The symposium highlights how consumption practices – as well as their accompanying politics – permeated the borderlands since the 1848 Treaty of Guadalupe Hidalgo, which increased the size of the United States by one-fourth while diminishing Mexico to half its former size. It is well known that since the 1960s the borderlands became a site of mass production, exemplified by the much-studied maquiladoras, labor-intensive manufacturing plants owned by Americans but operating along the Mexican side of the 2,000 mile border. The U.S.-Mexico border has long stood for a divide between fields and factories, between the backward and the up-to-date, and above all, between scarcity and abundance. That it is also the site of some of the most marginal practices associated with consumption – such as the exchange in vital organs, sexual services, and bloody spectator sports – only highlights the excesses of capitalism. While the papers in the symposium attend to these excesses, their focus is on the mainstream trade in labor, land, leisure, and commodities. In doing so they recast the history of this region, as well as of consumer culture.
The goal of the symposium is to illuminate the centrality of the United States-Mexico borderlands to the history of North American and Latin American consumer capitalism and culture. While hunger for resources such as land, leisure and commodities has attracted Americans to the borderlands, scarcity of opportunities to work and to consume have pushed Mexicans towards and across the border. The symposium’s papers illustrate the push and pull between the forces of production and consumption, scarcity and abundance, tradition and modernity, waste and want, capitalism and culture, the United States and Mexico. As of yet, these overlapping regions have no place in the growing field devoted to the study of consumer culture and capitalism. For instance, this year has seen the publication of two landmark books concerning the place of consumerism in the United States – colonialist T. H. Breen’s The Marketplace of Culture and Lizabeth Cohen’s A Consumers’ Republic. Breen’s eighteenth-century “empire of goods” excludes the Spanish borderlands, while Cohen paints the West in broad strokes in her study of post-World War II political economy. By the same token, much of the work on the borderlands does not engage with the increasingly important scholarship on consumer capitalism and culture.

PROVIDED INFORMATION =>
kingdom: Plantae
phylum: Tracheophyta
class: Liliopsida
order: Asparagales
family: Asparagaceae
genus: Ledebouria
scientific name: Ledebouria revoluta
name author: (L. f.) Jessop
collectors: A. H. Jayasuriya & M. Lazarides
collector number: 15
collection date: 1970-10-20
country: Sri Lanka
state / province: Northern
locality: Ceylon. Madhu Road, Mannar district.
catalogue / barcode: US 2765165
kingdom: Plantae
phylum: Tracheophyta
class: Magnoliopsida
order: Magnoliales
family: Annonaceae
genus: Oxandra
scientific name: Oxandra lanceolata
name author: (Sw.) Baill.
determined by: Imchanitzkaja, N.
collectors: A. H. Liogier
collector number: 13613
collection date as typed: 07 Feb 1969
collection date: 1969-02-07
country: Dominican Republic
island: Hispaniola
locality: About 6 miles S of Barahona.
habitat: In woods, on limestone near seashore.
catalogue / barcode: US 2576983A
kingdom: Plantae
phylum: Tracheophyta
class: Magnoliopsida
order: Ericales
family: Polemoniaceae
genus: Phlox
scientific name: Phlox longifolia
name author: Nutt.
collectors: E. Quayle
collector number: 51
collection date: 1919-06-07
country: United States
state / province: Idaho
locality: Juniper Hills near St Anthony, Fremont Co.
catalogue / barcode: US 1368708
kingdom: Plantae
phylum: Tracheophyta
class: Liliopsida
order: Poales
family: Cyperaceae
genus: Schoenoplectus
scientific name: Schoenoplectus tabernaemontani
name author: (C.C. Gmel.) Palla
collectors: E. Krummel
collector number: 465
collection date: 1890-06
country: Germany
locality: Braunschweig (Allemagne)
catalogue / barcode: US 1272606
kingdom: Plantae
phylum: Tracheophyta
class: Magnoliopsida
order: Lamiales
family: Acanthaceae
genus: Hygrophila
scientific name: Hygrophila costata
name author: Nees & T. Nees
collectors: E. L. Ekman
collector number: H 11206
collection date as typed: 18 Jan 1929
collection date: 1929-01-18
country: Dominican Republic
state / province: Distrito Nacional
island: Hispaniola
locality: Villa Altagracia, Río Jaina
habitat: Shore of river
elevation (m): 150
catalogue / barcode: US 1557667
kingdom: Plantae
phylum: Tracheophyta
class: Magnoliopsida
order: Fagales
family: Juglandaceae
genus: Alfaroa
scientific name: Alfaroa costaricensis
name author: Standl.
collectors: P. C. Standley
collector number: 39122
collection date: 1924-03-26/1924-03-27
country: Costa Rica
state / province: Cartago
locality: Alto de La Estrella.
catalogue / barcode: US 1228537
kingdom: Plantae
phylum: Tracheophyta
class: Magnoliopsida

DIRECTIONS =>
Please list every pair the borderlands symposium excerpt says the symposium's papers illustrate the push and pull between.

TASK ANSWER =>
- production and consumption
- scarcity and abundance
- tradition and modernity
- waste and want
- capitalism and culture
- the United States and Mexico